On contacting the officer concerned, the explanation given was that they did not act on your matter as they did not have sufficient information. However, we wonder why they could not call for the required details from you as they had already corresponded with you.

We were given to understand that you have recently called over in person to the Special Investigation Division. Since your visit, they seem to have commenced work on your case. An inquiry we understand has been fixed for February 2, 2011.

Question on Rent Act


*Is the Rent Act in force now? If so, for what age of houses, if it is for old houses then for how old it should be?

*Presently the tenant is allowed to stay after for one year thereafter without evicting the tenants the rent is increased, is it legal for old and new houses to do this exercise?

*The rent receipt is not given by the Landlord or by the person to whom the power of attorney is given. This sometimes runs into several millions of rupees for five years. Is there any Law to prosecute them in courts by the rent control Board as by the tenants?

*Cutting power and water supply by the electrical and water engineers on the instruction of the Landlord even when the rent is paid regularly. Thereby harassing the tenants to leave the house. Is it legal?

*The houses not rewired for more than 40 years. If reported, is there any possibility of the housing department to take any action? And rewire the house and surcharge from the landlord?

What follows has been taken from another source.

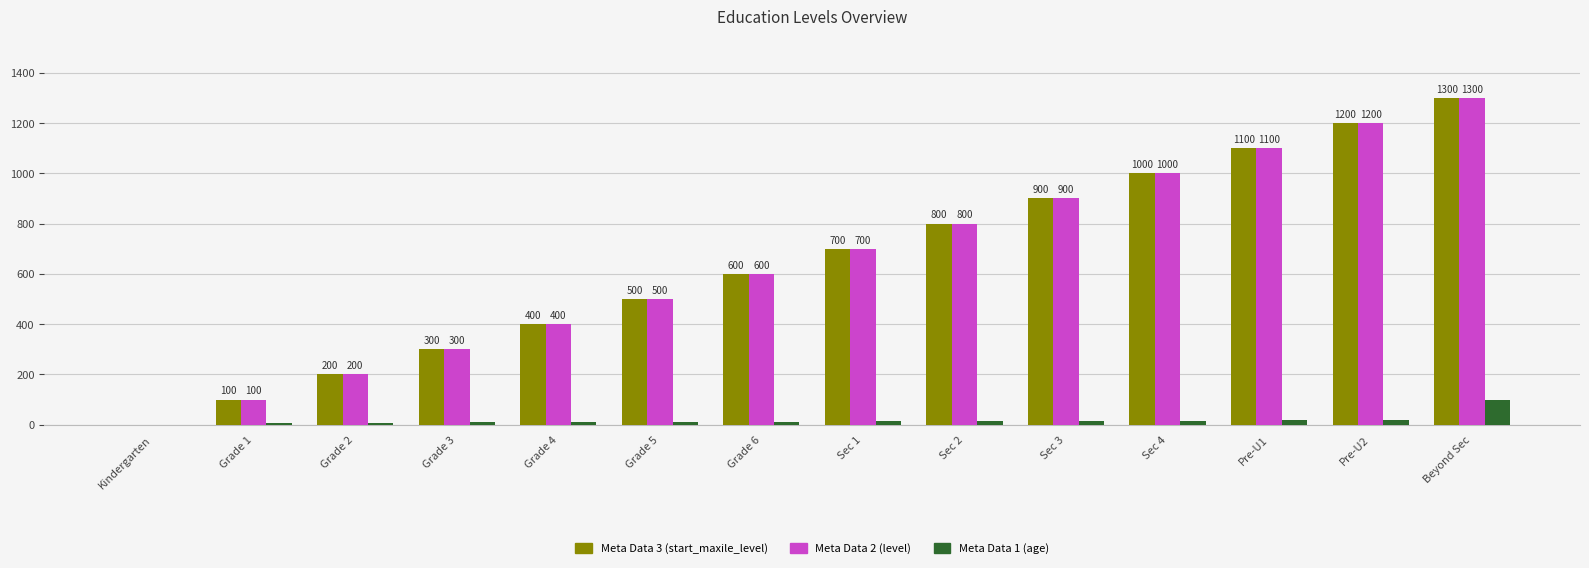

Reading left to right, extract all data points from this chart.

Meta Data 3 (start_maxile_level): 0	100	200	300	400	500	600	700	800	900	1000	1100	1200	1300
Meta Data 2 (level): 0	100	200	300	400	500	600	700	800	900	1000	1100	1200	1300
Meta Data 1 (age): 0	7	8	9	10	11	12	13	14	15	16	17	18	99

Abdullah Reebee -Wellawatte

Answer: Yes, the Rent Act is still very much in force, although due to several changes and amendments to the schedule it is no longer tenant oriented as it was in 1972 Act.

The Act passed in 1972 as a revision of the existing Rent Act made the tenants very powerful, thus discouraged people from building houses. Thereafter by numerous changes it has been watered down.

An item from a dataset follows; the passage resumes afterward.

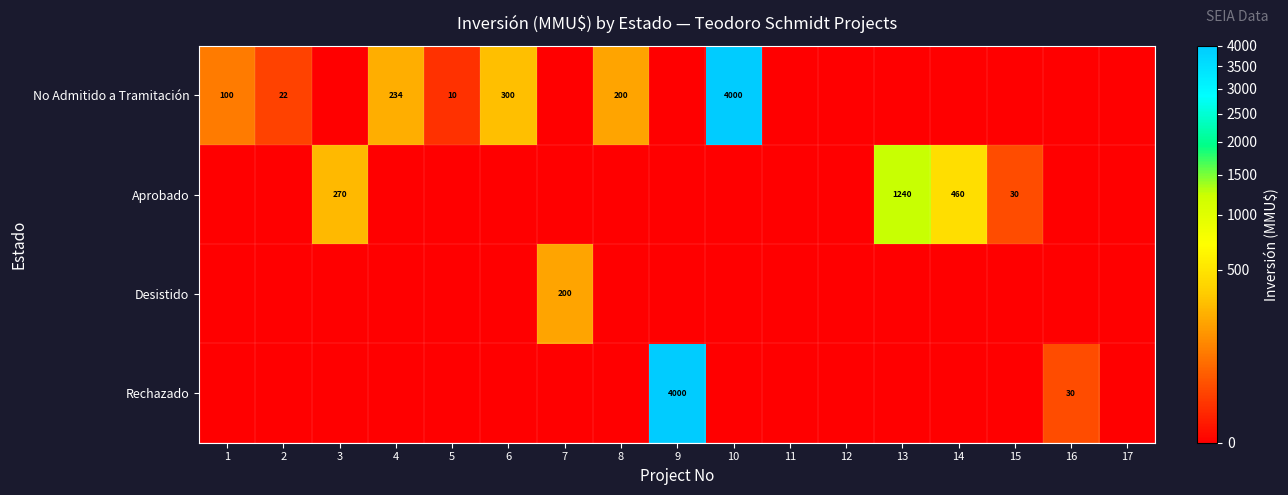

At which category does the chart reach its minimum across all series?

3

All houses built after January 1, 1980 are exempted from the Rent Act. Also even houses built before 1980, if it has been occupied by the owner at any stage after January 1, 1980, those houses too are exempt from Rent Act.

In your case apart from the above two facts, it also depends on the Terms and conditions of your tenancy. As regards non-issue of receipt for payment of rent, you can pay the rent through the Colombo Municipal Council, Rent Branch at No 79 Deans Road, Colombo 10. Given the details they will forward the rent to the Land Lord. As regards cutting power and water service as well as the requirement to rewire the house. You can complain to the Rent Board at No 86, Ananda Kumaraswamy Mawatha, Colombo 7. Trust we have been of service to you.